3.プリンシパルはエージェントの業務内容を直接監視できないが、エージェントの努力水準に関するシグナルを得ることができるケース(両者が把握する情報が部分非対称)
プリンシパル・エージェント理論では、プリンシパルはエージェントの努力水準を直接把握することができないものの、努力水準に関するシグナル(例えばエージェントの就業時間や業績評価)を観察することができるケースも検討される。プリンシパルは正確な努力水準を確認できないままであるが、KPIとしてのシグナルを得ることできるというケースである。このケースでは、エージェントがリスク回避的であればこのシグナルに基づく報酬を設定するものの、そうでない限りエージェントにリスクを負担させることで成果へのインセンティブを与えることが望ましい。(例えば、法律事務所などのプロフェッショナル・ファームが就労時間をベースに報酬を設定する、あるいは従業員が年次評価に基づく給与を得るのは、エージェントとしてリスクを回避したいと考えているからである。)ゴードン・ブラザーズが行う換価事業の多くは努力水準が利得に反映されるため、エージェントとしてのゴードン・ブラザーズがリスク回避を主張することは一般的ではない。エージェントがリスク負担する成果連動の報酬を選択されるべきであろう。

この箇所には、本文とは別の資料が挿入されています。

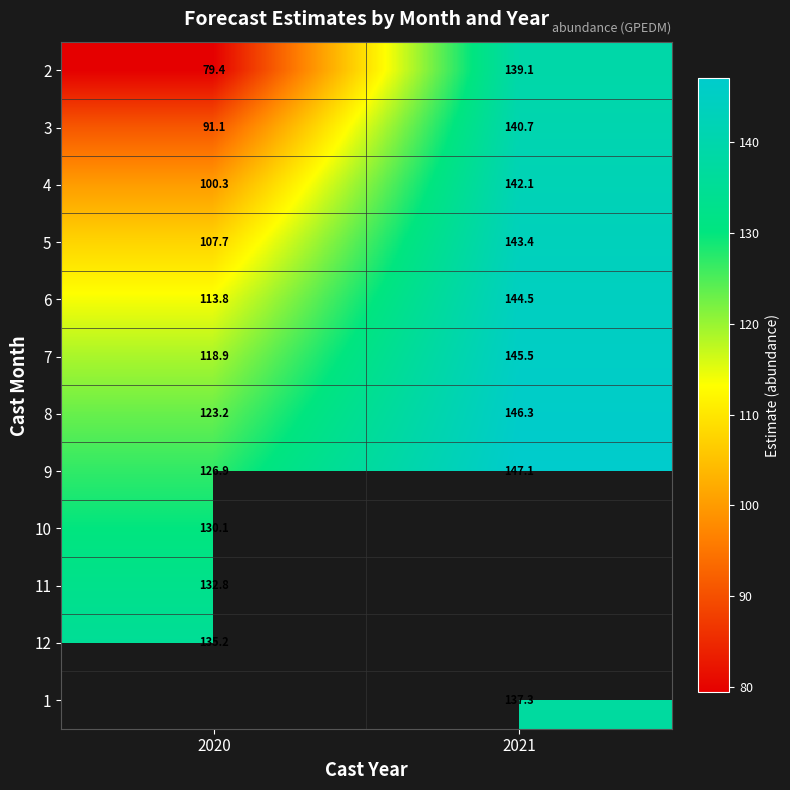

What is the spread (max minus min) of values at 2020?

55.8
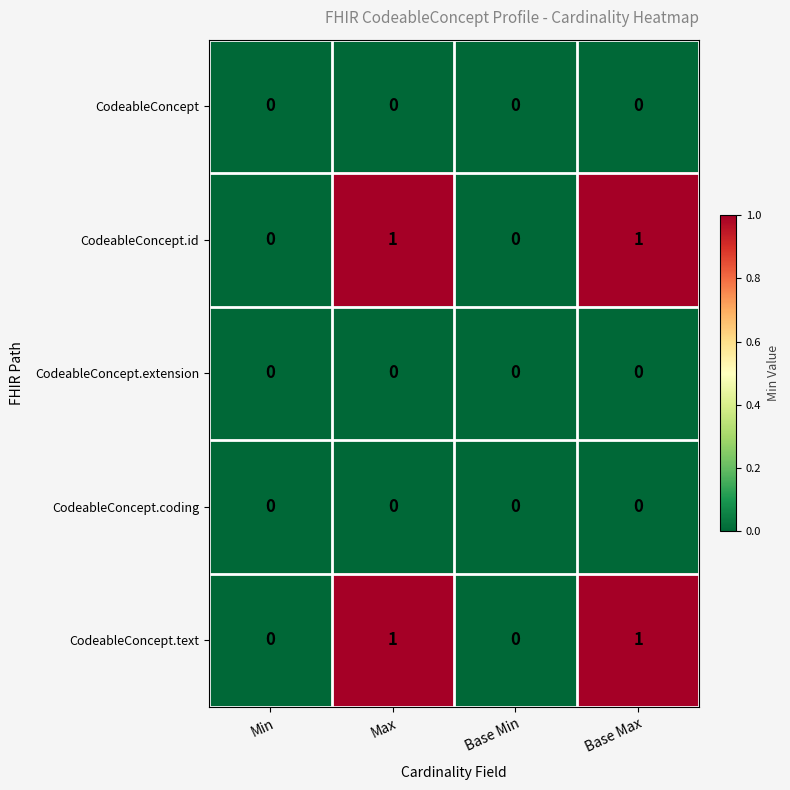

How many CodeableConcept.text values are between 0 and 1?

4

プリンシパル・エージェント関係は、異なる経済主体の二者が共通の目的に向け受委託を形成する際に、情報の非対称を前提として両社のリスクへの態度によって報酬構造を決定するプロセスである。換価プロジェクト等外部への業務委託を考える顧客(プリンシパル)は、当該業務を受注する別の経営主体であるゴードン・ブラザーズ(エージェント)がどのようにその業務に当たる体制を用意し、どのようなノウハウを用い、どのように進めるのか、それらの詳細を正確に把握することは不可能であり、その意味で情報の非対称性は否めない。プリンシパルが示すリスクへの態度は、また、委託する業務において報酬構造を決定する重要な要素である。特に顧客・プリンシパルが当該業務(換価)を実行するに至る背景には、その会社の財務状況、ビジネスの将来に対する展望、マーケットの動向などが密接にかかわっており、それらはプリンシパルの当該業務(換価)に対するリスクの評価と許容度を決定する要因となる。エージェントは、プリンシパルのリスクへの態度を十分に分析・把握したうえで、自らの努力水準を表す業務内容の開示を図りつつ当該業務(換価)の受委託の報酬構造を提案し、両社にて成果を最大限に引き出す報酬構造を導くことが肝要である。
換価業務を考えるとき、プリンシパルが自社でその業務を完結するのか、他者に委託するのか、という議論、また日本において換価業務の受委託がなかなか浸透しないという問題に対しては、プリンシパルとエージェントの関係を分析し議論し、それらに基づき両社で理解の下、報酬構造を構築していくことがそのソリューションとなるだろう。こうした取り組みこそが、真に顧客のパートナーとなりうる道と考えている。